Tras la caída en Quito, se caía de maduro el argumento fácil: fue un error la doble convocatoria. Es una forma de verlo. Muchos de quienes hoy claman por la presencia de los hombres de jerarquía, de los “caballos” como reza la voz popular, hicieron coro antes para unirse al consenso respecto a la forma de preparar el partido cuando la Vinotinto trabajaba en Mucuchíes. Es ventajista blandir esa arma como núcleo de análisis. Con el resultado a la mano, las lecturas posteriores toman el atajo más conveniente para cuestionar la capacidad del seleccionador y apuntar directamente sobre el “nivel de selección” de algunos jugadores.
No hay forma de predecir qué destino habría tenido el enfrentamiento contra Ecuador si los nombres eran otros. La historia registra episodios recientes en los que se encaró este compromiso con lo mejor que había y el marcador fue igual de contundente. Incluso cuando Venezuela derrotó a los meridionales en el Atahualpa hace cuatro años, la estadística no reflejó el claro dominio local y la innumerable cantidad de situaciones de gol que generó. El pasado viernes salieron a la cancha como titulares ocho futbolistas que integraron el plantel que disputó la Copa América de Argentina. Todos aptos para competir en un choque de exigencia.
Los módulos en la altitud del páramo merideño no fueron un despropósito; los recursos invertidos en el uso de cámaras hiperbáricas y otros elementos para igualar las condiciones fisiológicas, tampoco fueron una excentricidad. Hubo un camino, una planificación trazada para aminorar los efectos de la falta de oxígeno a 2.800 metros sobre el nivel del mar. El concepto no admite reproches. Sí –y este es el elemento básico para explicar la derrota en Quito– la manera cómo, desde lo futbolístico, se encaró el debut en las eliminatorias. Allí radicó el peso de la trama en la derrota.
“Todos hablan de la altura, pero no olvidamos que para ganarle a Ecuador hay que jugar al fútbol”. Las palabras las pronunció José Manuel Rey en la víspera del partido. Esa sensatez la llevó después a la cancha: fue, junto a Renny Vega, de los pocos que se salvó del naufragio colectivo. El mensaje no caló en el resto. Tampoco en el entorno –incluido el periodismo– más enfocado en cómo combatir los efectos del soroche que en aquello que Reinaldo Rueda y sus hombres podían proponer sobre el terreno de juego.

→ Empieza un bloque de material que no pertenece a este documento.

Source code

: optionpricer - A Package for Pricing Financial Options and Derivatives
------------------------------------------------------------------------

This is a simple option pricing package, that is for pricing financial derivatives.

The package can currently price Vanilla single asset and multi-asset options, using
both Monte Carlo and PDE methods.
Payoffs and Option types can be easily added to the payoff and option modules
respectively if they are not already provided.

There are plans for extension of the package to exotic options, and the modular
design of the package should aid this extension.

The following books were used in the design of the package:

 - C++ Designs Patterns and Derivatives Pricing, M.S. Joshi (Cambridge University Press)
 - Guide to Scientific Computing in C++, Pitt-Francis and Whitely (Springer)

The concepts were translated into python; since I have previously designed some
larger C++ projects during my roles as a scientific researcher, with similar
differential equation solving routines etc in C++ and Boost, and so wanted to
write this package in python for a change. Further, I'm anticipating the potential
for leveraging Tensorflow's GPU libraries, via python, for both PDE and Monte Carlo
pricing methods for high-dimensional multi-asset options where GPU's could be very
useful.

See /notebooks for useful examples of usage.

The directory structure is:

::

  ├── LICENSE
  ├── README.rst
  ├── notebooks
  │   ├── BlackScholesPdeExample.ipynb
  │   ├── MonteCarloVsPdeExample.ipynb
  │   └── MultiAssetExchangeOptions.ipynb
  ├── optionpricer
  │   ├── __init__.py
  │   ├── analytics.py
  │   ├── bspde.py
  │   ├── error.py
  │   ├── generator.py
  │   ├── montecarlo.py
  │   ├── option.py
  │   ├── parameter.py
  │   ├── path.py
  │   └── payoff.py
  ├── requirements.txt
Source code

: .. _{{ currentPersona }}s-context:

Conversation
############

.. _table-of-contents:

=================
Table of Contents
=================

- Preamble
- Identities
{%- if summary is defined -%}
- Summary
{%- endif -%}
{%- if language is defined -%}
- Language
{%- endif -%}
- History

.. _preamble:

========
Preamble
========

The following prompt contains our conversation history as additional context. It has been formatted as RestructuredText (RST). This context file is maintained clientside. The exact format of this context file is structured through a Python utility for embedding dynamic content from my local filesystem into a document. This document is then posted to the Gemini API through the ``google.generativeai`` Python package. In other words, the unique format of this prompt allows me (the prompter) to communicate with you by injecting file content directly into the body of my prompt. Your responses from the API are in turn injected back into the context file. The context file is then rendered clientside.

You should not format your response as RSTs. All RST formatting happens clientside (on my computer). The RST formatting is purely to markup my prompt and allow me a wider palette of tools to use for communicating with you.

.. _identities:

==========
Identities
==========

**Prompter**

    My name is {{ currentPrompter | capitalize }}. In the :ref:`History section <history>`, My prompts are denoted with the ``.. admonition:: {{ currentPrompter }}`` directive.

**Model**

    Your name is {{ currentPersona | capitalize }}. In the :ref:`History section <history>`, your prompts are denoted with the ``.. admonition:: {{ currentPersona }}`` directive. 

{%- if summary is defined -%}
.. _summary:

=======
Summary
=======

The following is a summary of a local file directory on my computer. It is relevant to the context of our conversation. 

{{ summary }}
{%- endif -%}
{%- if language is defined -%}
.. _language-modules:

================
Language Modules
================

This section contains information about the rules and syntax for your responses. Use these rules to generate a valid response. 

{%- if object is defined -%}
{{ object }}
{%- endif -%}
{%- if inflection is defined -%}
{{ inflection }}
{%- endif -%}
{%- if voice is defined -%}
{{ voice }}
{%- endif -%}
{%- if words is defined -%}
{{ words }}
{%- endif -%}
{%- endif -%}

Las respuestas individuales y grupales al despliegue ofensivo ecuatoriano fueron tibias, faltas de intensidad y entendimiento sobre cómo ejecutar la idea. La notable actuación de Antonio Valencia se explicó desde el desigual mano a mano que libró con José Luis Granados, pero también a partir de las facilidades que consiguieron los volantes de camiseta amarilla para dirigir el trámite. El desborde por los costados fue una constante que no tuvo obstáculos. Las diagonales de Jaime Ayoví y Benítez siempre encontraron un espacio libre a espaldas de los mediocampistas de marca y en las enormes franjas baldías entre centrales y laterales; y la falta de presión sobre los conductores coadyuvó (Noboa dixit) a desnivelar los duelos de los que tanto habló César Farías en las semanas previas.
El DT no logró, en el amplio tiempo de preparación, que el planteamiento fuese bien desarrollado. Y las modificaciones del segundo tiempo no mejoraron a la selección ni le cambiaron la dinámica. Con mayor oxígeno en la sangre, fue el fútbol el que no se adaptó a la altura. La lección costó tres puntos.